When social enneatypes are in a less healthy state they suffer tension between their desire to participate in the group and their unwillingness to take responsibility for what they do in the group. They can lose their identity and take what comes to them from the group. In the same way they can forget their needs in favor of those of the group. They have a lot of trouble saying "no" in the group. They can be very stubborn if required.
SEXUAL: the key word to define this subtype is FUSION because it has a tendency to seek a sense of well-being by uniting with the other. This union is much more than an adaptation, it is a true "fusion" or symbiosis with the other. They give themselves completely and seem to have no desires of their own; their desires are those of the other. They live life through each other and pay no attention to their needs.
They focus and yearn for an ideal of romantic union (similar to Enneatype 4). They have high expectations of their partner: they are looking for the "right" partner. Sometimes they can be critical with this, but they usually tend to deny its flaws and idealize it. They can be jealous, even very loyal, and they can be more inclined to allow themselves to be mistreated.
Because of their great dedication, they can suffer a lot to decide who to "merge" with. They can give themselves openly in their relationship, be content with very little, but ultimately be disappointed. If they are dissatisfied with their partner, they may seek out other people who complete their life and sometimes, therefore, may choose to engage in two different relationships, but which at the same time meet their different needs. Some may be very afraid of being alone.
Of the three subtypes of Enneatype 9, this is the most imaginative, sweetest and most emotional. They can be confused with Enneatype 3, but differ in that the latter is aware of the effort it makes to adapt and conquer the other.
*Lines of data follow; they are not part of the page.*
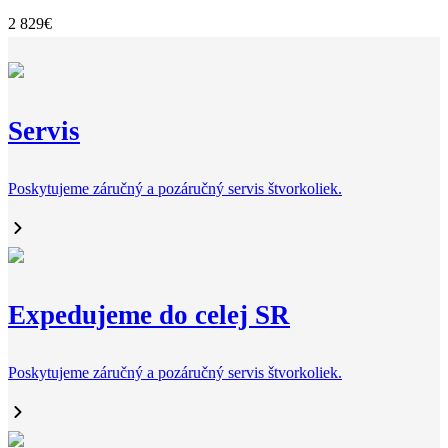
2 829
€
Servis
Poskytujeme záručný a pozáručný servis štvorkoliek.
Expedujeme do celej SR
Poskytujeme záručný a pozáručný servis štvorkoliek.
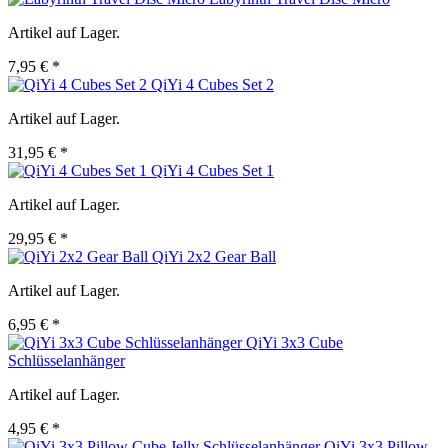
Artikel auf Lager.
7,95 € *
QiYi 4 Cubes Set 2
Artikel auf Lager.
31,95 € *
QiYi 4 Cubes Set 1
Artikel auf Lager.
29,95 € *
QiYi 2x2 Gear Ball
Artikel auf Lager.
6,95 € *
QiYi 3x3 Cube
Schlüsselanhänger
Artikel auf Lager.
4,95 € *
QiYi 3x3 Pillow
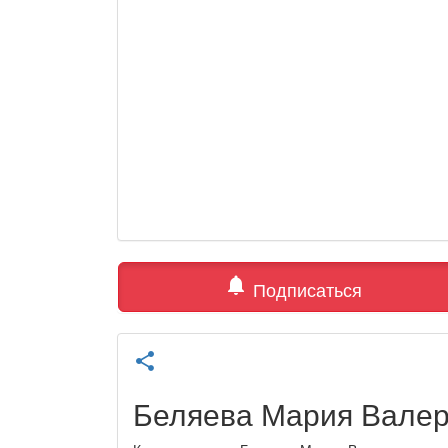
notifications
Подписаться
share
Беляева Мария Валер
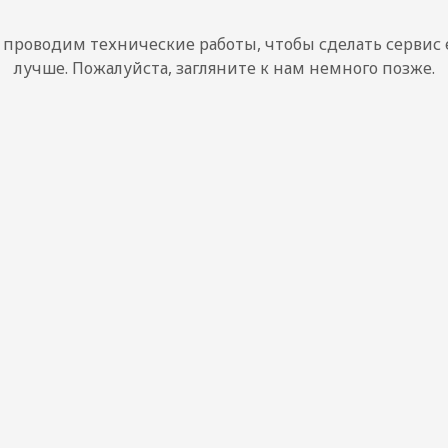
проводим технические работы, чтобы сделать сервис
лучше. Пожалуйста, загляните к нам немного позже.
When sexual enneatype 9 is more balanced they promote a sense of unity and deep connection with the people they are close to: they love to make the people they are dealing with happy and try to be happy too.
On the other hand, when they are less centered they feel lost and find their identity only by merging with another person: they experience the joys and sorrows of the other, but without connecting with their own authentic needs. Some may not be held accountable for their conduct. They are easily disappointed and depressed when their relationship doesn't work out.
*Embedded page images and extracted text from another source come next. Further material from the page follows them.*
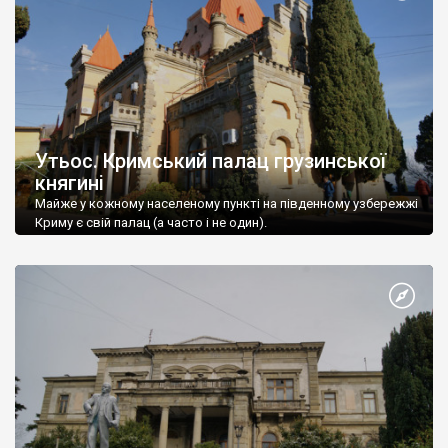
Утьос. Кримський палац грузинської
княгині
Майже у кожному населеному пункті на південному узбережжі
Криму є свій палац (а часто і не один).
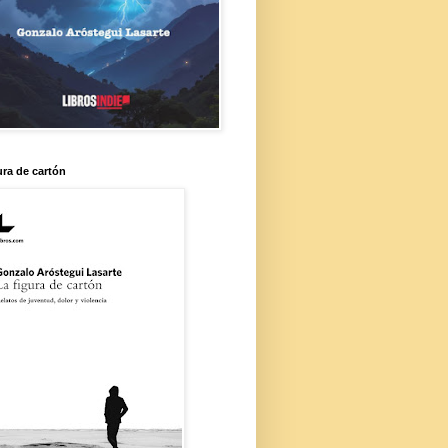
ura de cartón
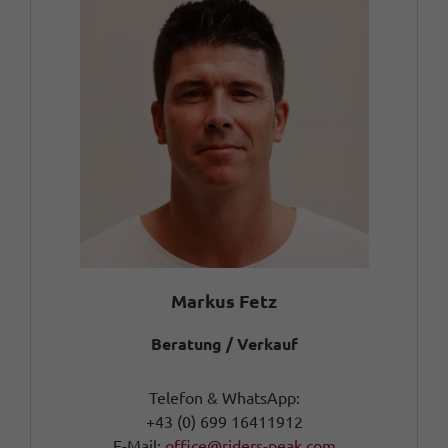
Markus Fetz
Beratung / Verkauf
Telefon & WhatsApp:
+43 (0) 699 16411912
E-Mail:
office@riders-peak.com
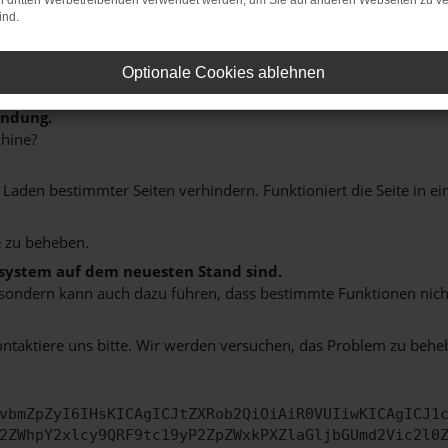
on dritten Werbetreibenden verwendet werden, um Sie auf anderen Webseiten zu ve
ind.
Optionale Cookies ablehnen
indung.
hine?
aden bestimmter Seiten verhindern. Funktioniert die Seite in e
 zu beheben.
bssystem auf dem neuesten Stand sind.
ko, sondern kann auch dazu führen, dass bestimmte Funktionen nic
ontaktiere uns bitte. Wir werden versuchen, das Problem zu behe
vbmZpZyI6IHsKICAgICJtZXRob2QiOiAiR0VUIiwKICAgICJ1
2ZWhpY2xlcy9QRF9tc19yP2ZpZWxkPXZlaGljbGUmd2Vic2l0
Enneatype 9 is characterized by an emotional "laziness" in looking at oneself. If people of this enneatype fail to become sufficiently aware of their needs, nor of their inner child, they will not be able to become sufficiently aware of their love relationships. Therefore, they can be "decaffeinated" (not very intense).
People of ennea type 9 are people of action. In their relationships they are willing to give and do for each other but even if well intentioned, they do it in a shallow way, like doing the right thing to play an institutionalized role.
They are people who lost a deep love as a child and who grew up resigned to this. It may happen that these people want to fill that gap by giving to the other, projecting their need onto the other: thus, it can happen in the case of maternal or couple love, that this is experienced by the child or partner as invasive.
Some individuals of Enneatype 9 (especially those of the conservation subtype) express love for themselves by seeking comfort in the consumption of food, tobacco, alcohol, etc. Even if this behavior is only a way to replace true love for oneself.
Always confirm that he agrees to do something and do not confuse his silence with his assent: Enneatype 9 are affable but love to command and acknowledge their authority. If they show themselves humble, it is because you too show yourself that way. If he's your boss, try not to make ambiguous deals and understand what he expects of you to avoid surprises.
Enneatype people like to give their opinion and often do better in achieving goals. To motivate them, offer attention and concrete missions. You have to rely on him and tell him that what he does is important and that you need him.